Only the lines below, from the one with "sangat penting untuk" through the one with "adalah Sentral pertanian dan perikanan dan", are to be written out, exactly.

::: RECORDS SHOWN

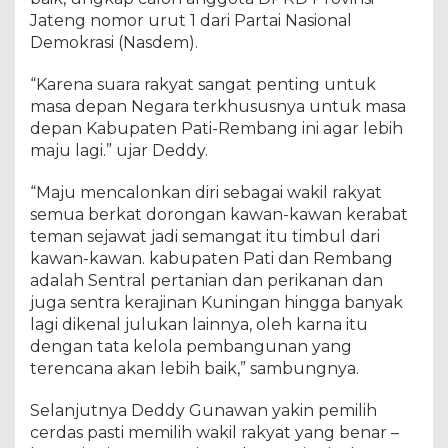
Jateng nomor urut 1 dari Partai Nasional
Demokrasi (Nasdem).
“Karena suara rakyat sangat penting untuk
masa depan Negara terkhususnya untuk masa
depan Kabupaten Pati-Rembang ini agar lebih
maju lagi.” ujar Deddy.
“Maju mencalonkan diri sebagai wakil rakyat
semua berkat dorongan kawan-kawan kerabat
teman sejawat jadi semangat itu timbul dari
kawan-kawan. kabupaten Pati dan Rembang
adalah Sentral pertanian dan perikanan dan
juga sentra kerajinan Kuningan hingga banyak
lagi dikenal julukan lainnya, oleh karna itu
dengan tata kelola pembangunan yang
terencana akan lebih baik,” sambungnya.
Selanjutnya Deddy Gunawan yakin pemilih
cerdas pasti memilih wakil rakyat yang benar –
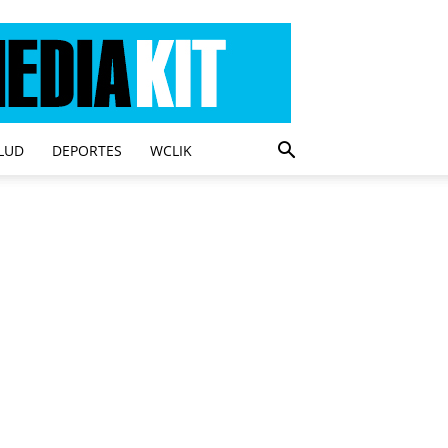
LUD
DEPORTES
WCLIK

::::::

:: REPLY ::
“Karena suara rakyat sangat penting untuk
masa depan Negara terkhususnya untuk masa
depan Kabupaten Pati-Rembang ini agar lebih
maju lagi.” ujar Deddy.
“Maju mencalonkan diri sebagai wakil rakyat
semua berkat dorongan kawan-kawan kerabat
teman sejawat jadi semangat itu timbul dari
kawan-kawan. kabupaten Pati dan Rembang
adalah Sentral pertanian dan perikanan dan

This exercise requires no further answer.